◆ Directions:
Each line below with the string "parameter" should be copied.

◆ Provided information:
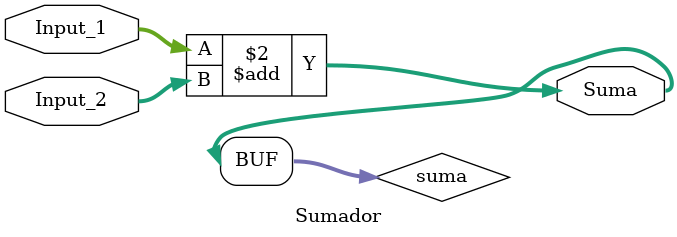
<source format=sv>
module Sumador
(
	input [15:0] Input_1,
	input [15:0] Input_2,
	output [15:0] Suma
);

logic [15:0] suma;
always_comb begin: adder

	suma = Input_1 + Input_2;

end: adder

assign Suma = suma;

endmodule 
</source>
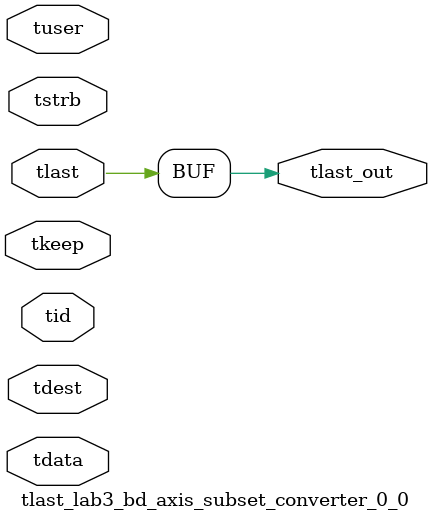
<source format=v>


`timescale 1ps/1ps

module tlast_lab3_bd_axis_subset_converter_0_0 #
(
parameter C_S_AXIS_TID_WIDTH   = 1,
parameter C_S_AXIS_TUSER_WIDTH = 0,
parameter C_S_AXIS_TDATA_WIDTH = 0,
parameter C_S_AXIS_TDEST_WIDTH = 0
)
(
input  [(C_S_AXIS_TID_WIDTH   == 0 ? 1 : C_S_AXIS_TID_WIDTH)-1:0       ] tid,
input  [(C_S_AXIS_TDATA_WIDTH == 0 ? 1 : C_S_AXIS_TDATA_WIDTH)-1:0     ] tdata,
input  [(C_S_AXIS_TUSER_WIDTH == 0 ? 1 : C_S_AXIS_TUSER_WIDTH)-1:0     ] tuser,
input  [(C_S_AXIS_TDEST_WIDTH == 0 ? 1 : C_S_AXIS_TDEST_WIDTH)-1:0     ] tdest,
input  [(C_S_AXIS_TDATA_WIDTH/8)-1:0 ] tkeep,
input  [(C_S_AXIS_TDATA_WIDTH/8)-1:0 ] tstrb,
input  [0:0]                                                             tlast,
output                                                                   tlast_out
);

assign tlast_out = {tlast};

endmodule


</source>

◆ Exercise result:
parameter C_S_AXIS_TID_WIDTH   = 1,
parameter C_S_AXIS_TUSER_WIDTH = 0,
parameter C_S_AXIS_TDATA_WIDTH = 0,
parameter C_S_AXIS_TDEST_WIDTH = 0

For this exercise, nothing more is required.